“That doesn’t make any sense,” Lopez said.
“That’s what I thought, given what you told me. How did the paramedics miss the bits of the uterus and ovary in the placenta?”
“Their focus is saving lives and stabilizing patients until they can get to a hospital. They had no reason to examine the placenta, and even if they did, they wouldn’t have known what they were looking at. They don’t deliver many babies and they don’t have much experience identifying partial organs outside the body.”
Eve stayed glued to the ambulance, riding in its wake, north to West Hills Hospital. “There wouldn’t have been other signs that something was wrong?”
“This kind of injury during birth should have resulted in enormous blood loss at the scene, and there wasn’t. It appeared to the paramedics to be an ordinary stillbirth in all respects.”
“What does it appear to be now?”
“I’ll let you know after I finish the autopsy.” Lopez ended the call.
Eve was sure Lopez knew or suspected more than she was saying.
A few minutes later, the ambulance arrived at West Hills Hospital and the attendants wheeled Anna in, where they were met by an ER doctor and several nurses. One of the nurses was Lisa, Eve’s sister.
Lisa spotted Eve coming in and approached her. “I was afraid we’d see her back.”
“Why?” Eve asked, watching as the medical team wheeled Anna into an exam room.
“She wouldn’t give us the name of her obstetrician yesterday and she refused to be examined. She checked herself out right after Duncan left and took an Uber home.”
“Why didn’t you call me?”
“It’s not a crime to refuse an examination after giving birth,” Lisa said.
“In a situation like hers, is it unusual for a mother to walk out of the ER before an exam?”
“A woman who has experienced the trauma of giving birth at home to a stillborn baby isn’t in a position to make sound decisions, especially without a spouse, loved one, or friend with them to act as an advocate. They are all emotion, pain, and raging hormones. I don’t blame her for wanting to get out of here.”
Eve handed her Anna’s clothes and purse. “Here are some fresh clothes and her purse.”
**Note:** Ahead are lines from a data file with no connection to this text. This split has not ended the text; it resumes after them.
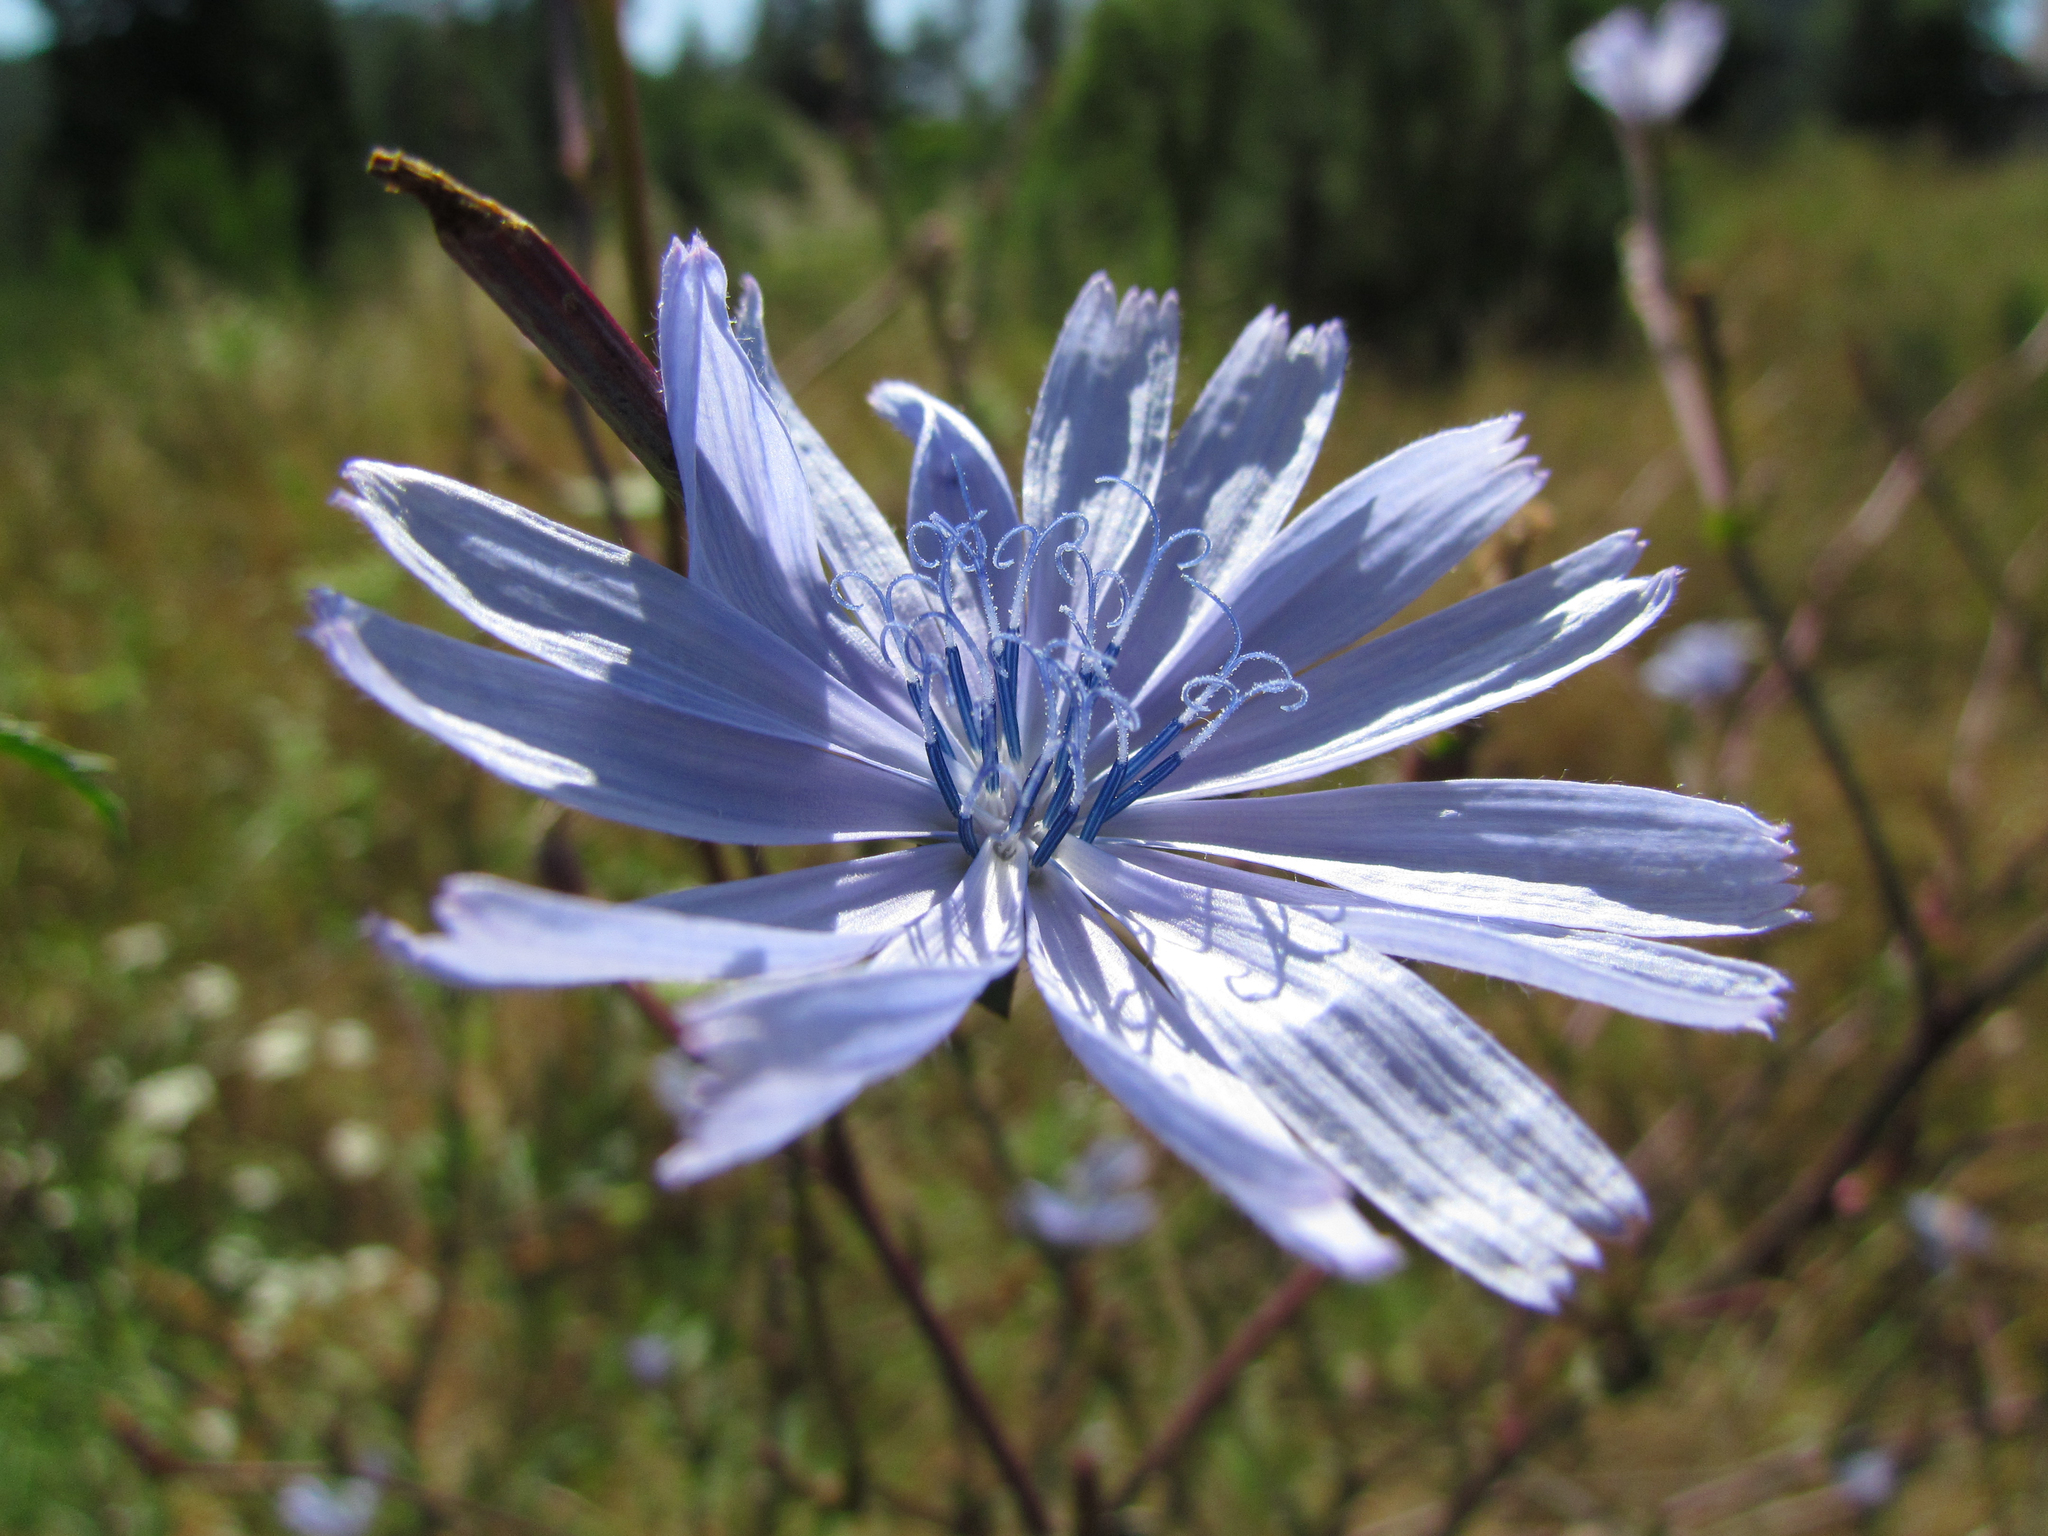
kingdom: Plantae
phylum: Tracheophyta
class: Magnoliopsida
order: Asterales
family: Asteraceae
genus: Cichorium
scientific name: Cichorium intybus
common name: Chicory
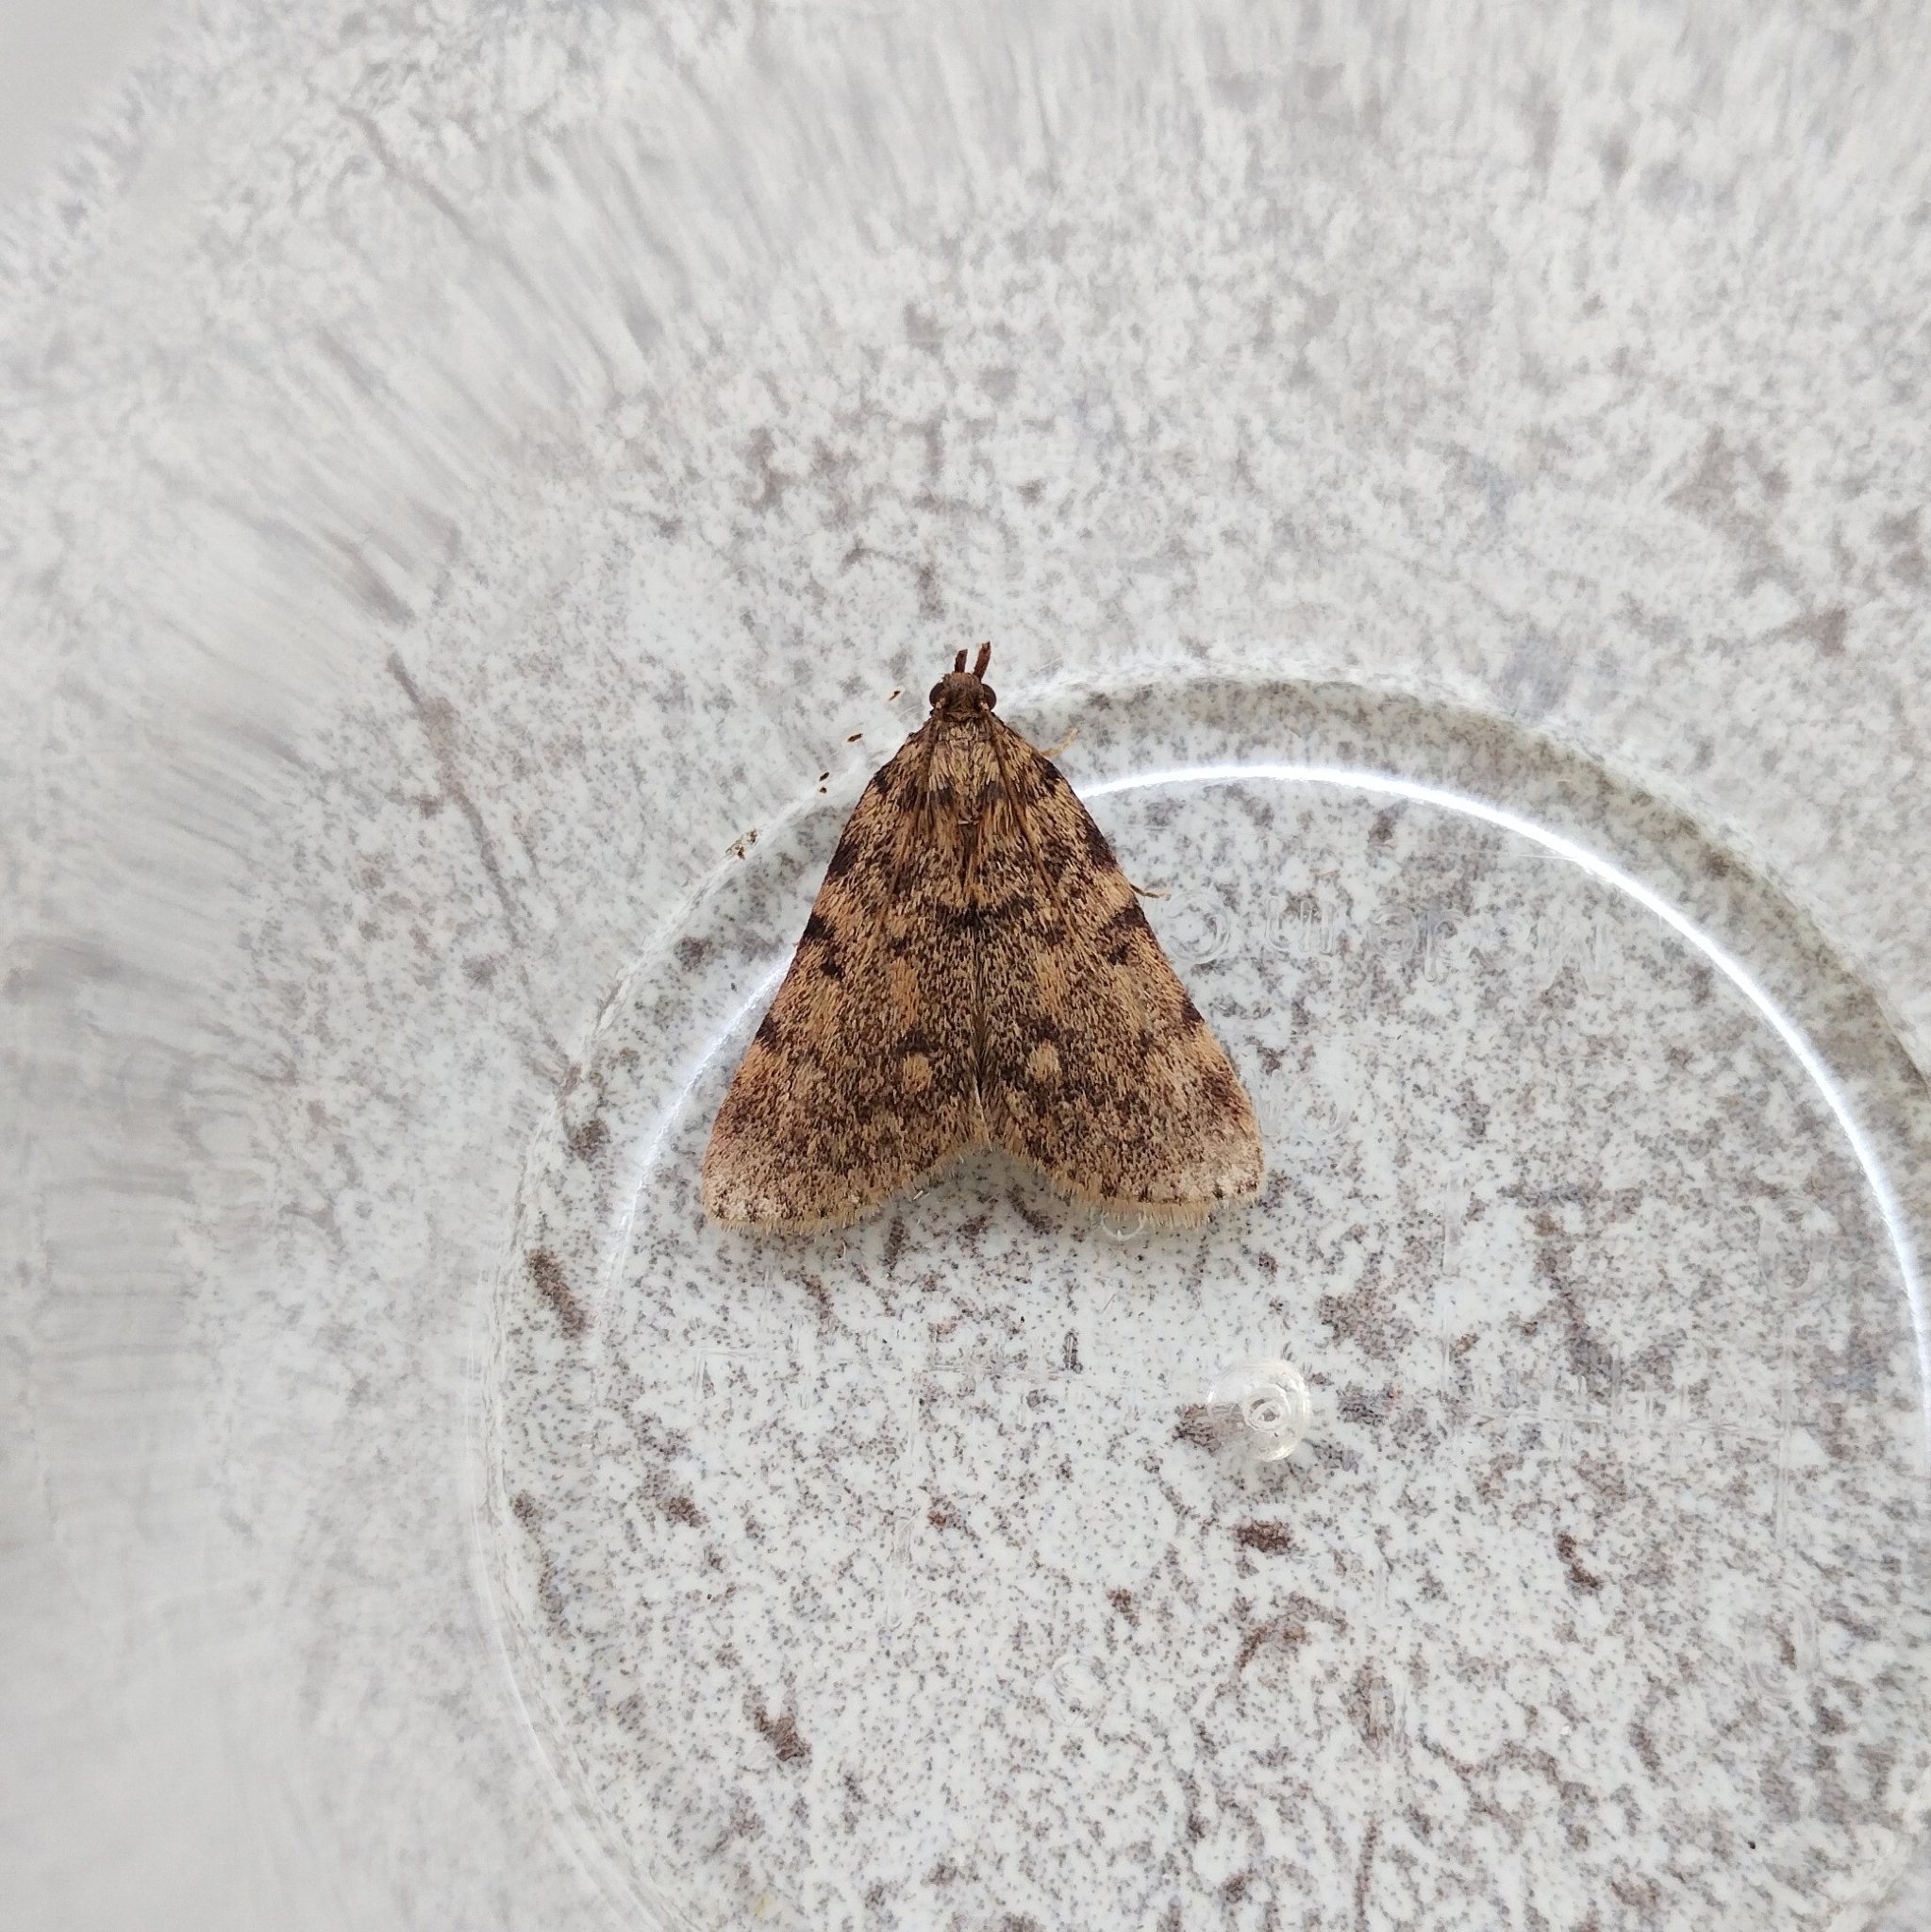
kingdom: Animalia
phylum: Arthropoda
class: Insecta
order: Lepidoptera
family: Pyralidae
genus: Aglossa
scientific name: Aglossa pinguinalis
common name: Large tabby
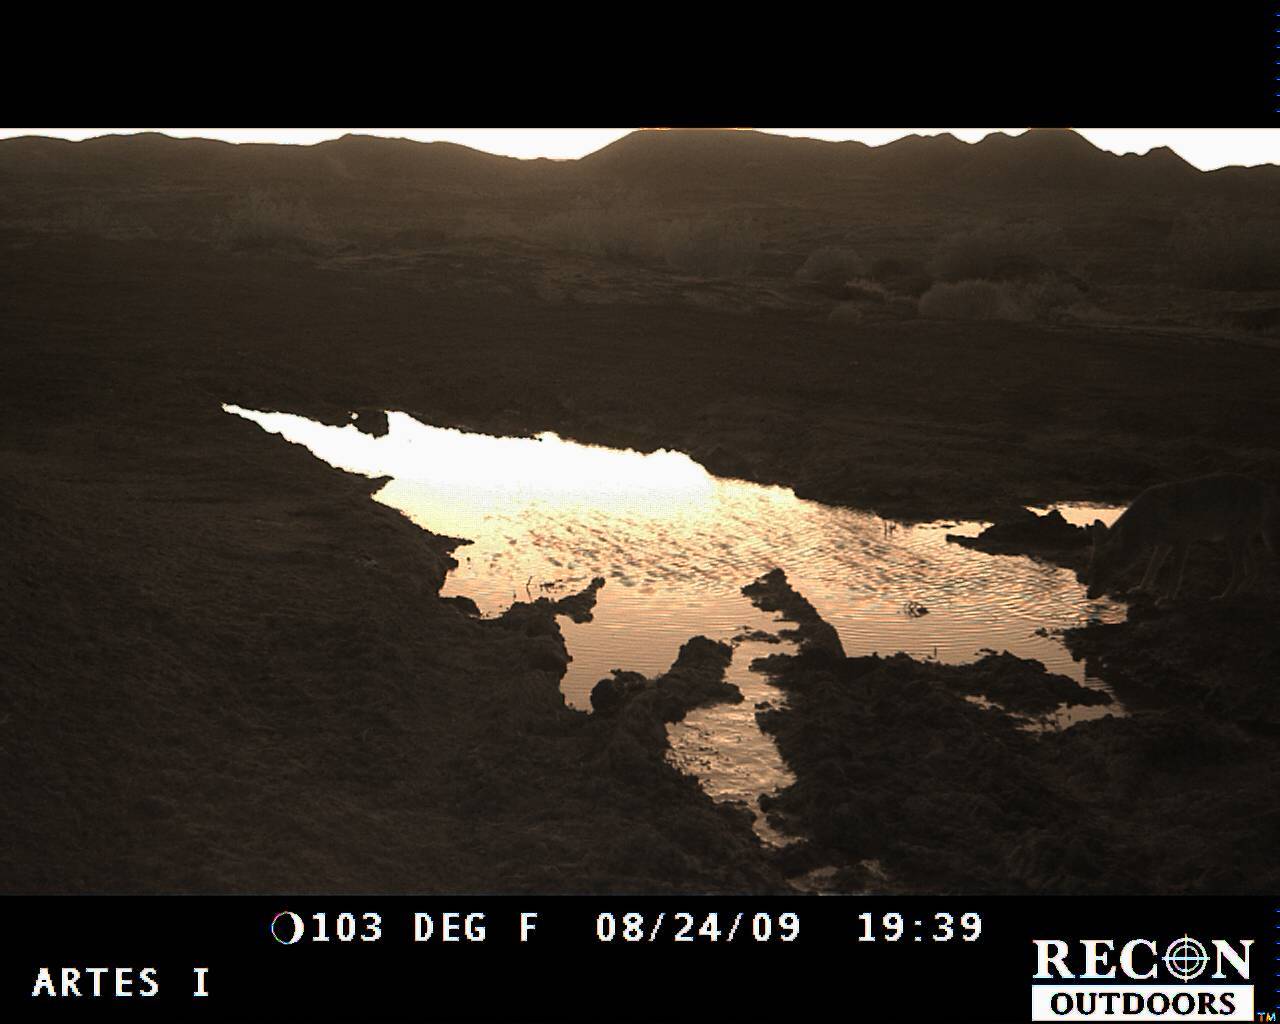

Lisa took them. “Thanks. Wait here and I’ll let you know if she’s okay.”
Lisa went back to the exam room. Eve stepped to a quiet corner of the corridor to call Duncan.
He answered on the second ring. “Oversleep again? I need you down here. I’m at the breakfast buffet, but without you with me, I’m getting lots of dirty looks for filling my plate.”
“I’m at the ER with Mrs. McCaig.” Eve told him about the call from the deputy medical examiner and what happened at McCaig’s house. “I’ll be back as soon as I know what’s what.”
“I’ll let the captain know. Hold on a second.” Duncan spoke to someone else. “This isn’t for me. I’m taking this up to Eve Ronin in room 306. She’s having her period. Terrible cramps.”
“Who are you talking to?”
“Nobody,” he said. “Bye.”
Eve pocketed her phone and turned to see Lisa escorting Anna, now in a hospital gown, to a restroom by gently holding her forearm.
Anna yanked her arm away from Lisa. “I can walk on my own.”
Lisa paused at the door. “I’ll be right out here if you need me.”
“I can piss on my own, too.” Anna went into the restroom and closed the door.
Lisa saw Eve watching and walked over to her. “Doctor Bradford from obstetrics is coming down to examine her.”
“She doesn’t look critically ill to me,” Eve said. “But I didn’t go to medical school.”
“Appearances can be tricky. We once had a lady calmly walk in here with an arrow in her head and she seemed just fine, too.”
“Except for the arrow,” Eve said.
“That was the giveaway,” Lisa said. “Not every patient has one.”
The door to the bathroom opened and Anna came staggering out, bleeding down her legs. Lisa and Eve rushed over to her.
Lisa held her firmly by one arm, Eve by the other, and called out to some orderlies for help.
“What happened?” Lisa asked Anna.
“I don’t know . . . something just burst inside.”
The orderlies rushed over with a gurney, lifted Anna onto it, and wheeled her back into the ER, Lisa hurrying alongside them.
Eve snatched a pair of plastic gloves from a box at the nurse’s station and went into the bathroom. There was blood on the toilet seat and on the linoleum floor. She crouched to get a closer look and spotted a bloody ballpoint pen on the floor beside the toilet.